Schedule 1 — Adjustments Section
Special Expenses for Certain Jobs
Educator, reservists, performing artists, and fee-basis government officials all have special provisions that allow them to deduct some of the expenses they incur while on the job. Educators can deduct unreimbursed expenses such as supplies and computer equipment for up to $250 per individual. The others have even more deductions listed. Attach Form 2106 where the calculations are made.
Those who contributed any amount to an HSA can put the amount they added during the tax year to their Schedule 1. The contributions are tax deductible. Remember to include any amount that your employer contributed on your behalf. You have to attach Form 8889 to show your calculations though.
Member of the Armed Forces (on active duty) who had to permanently change where they stationed due to a military order can deduct their moving expenses. Attach Form 3903 to figure out the exact amount allowed.
Self-employed individuals have several possible deductions on the Schedule 1. Contributions to a SEP, SIMPLE, and other qualified plans such as a Solo 401(k) are all tax deductible and filed under the Schedule 1. Health insurance is deductible for them too, as well as part of the self-employment tax they pay that’s calculated via Schedule SE.
Early Withdrawal Penalties
Let’s say the bank charged you with a penalty for withdrawing your certificate of deposit early. You could at least get some of it back via a tax deduction. You should note, though, that early withdrawal penalties on a 401(k) aren’t tax deductible.

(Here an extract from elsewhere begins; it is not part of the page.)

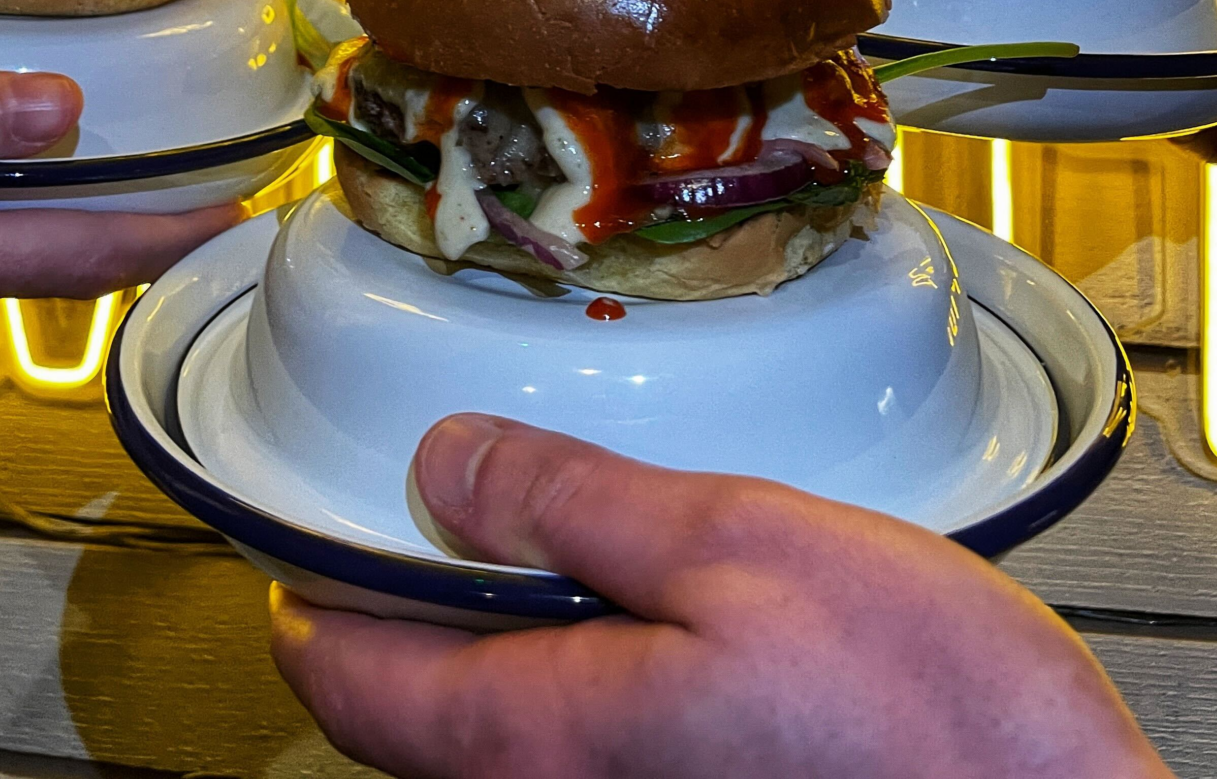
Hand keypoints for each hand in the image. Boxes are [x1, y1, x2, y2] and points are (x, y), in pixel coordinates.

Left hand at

That’s because the funds are taken out of the account that were never taxed, so it doesn’t make sense for the IRS to also give you a tax deduction.

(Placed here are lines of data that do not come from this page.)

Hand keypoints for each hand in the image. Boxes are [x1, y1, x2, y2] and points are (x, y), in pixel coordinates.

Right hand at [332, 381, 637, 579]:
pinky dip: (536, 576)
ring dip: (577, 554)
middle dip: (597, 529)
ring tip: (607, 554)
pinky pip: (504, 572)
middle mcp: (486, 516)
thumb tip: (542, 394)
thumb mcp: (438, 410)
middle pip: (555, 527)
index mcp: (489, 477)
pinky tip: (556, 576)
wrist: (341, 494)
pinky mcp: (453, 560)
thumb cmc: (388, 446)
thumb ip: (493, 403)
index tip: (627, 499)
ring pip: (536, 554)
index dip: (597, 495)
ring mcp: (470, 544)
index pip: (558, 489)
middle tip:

Those who had to pay alimony payments used to be able to deduct taxes on them. But as discussed earlier, this is no longer the case for separations that were filed from 2019 onward.
Those who contributed to a Traditional IRA can enter the deduction here. Adjusted Gross Income (AGI) limits and other contribution limits apply. Be sure to check the rules before you make the deposit into the retirement account.
Students can claim a deduction on their Schedule 1 for student loan interest they had to pay. Certain tuition and fees they had to pay throughout the year are also deductible and calculated via Form 8917.
The Bottom Line
Schedule 1 isn’t complicated to complete. However, it’s important to not forget about it altogether. This isn’t usually a problem in the modern days of electronic tax software where you file your taxes based on a question and answers system. On the other hand, anyone still using paper forms will need to be careful. You don’t want to accidently exclude a huge section of income and adjustments. If you do, your tax return will likely be flagged for an audit.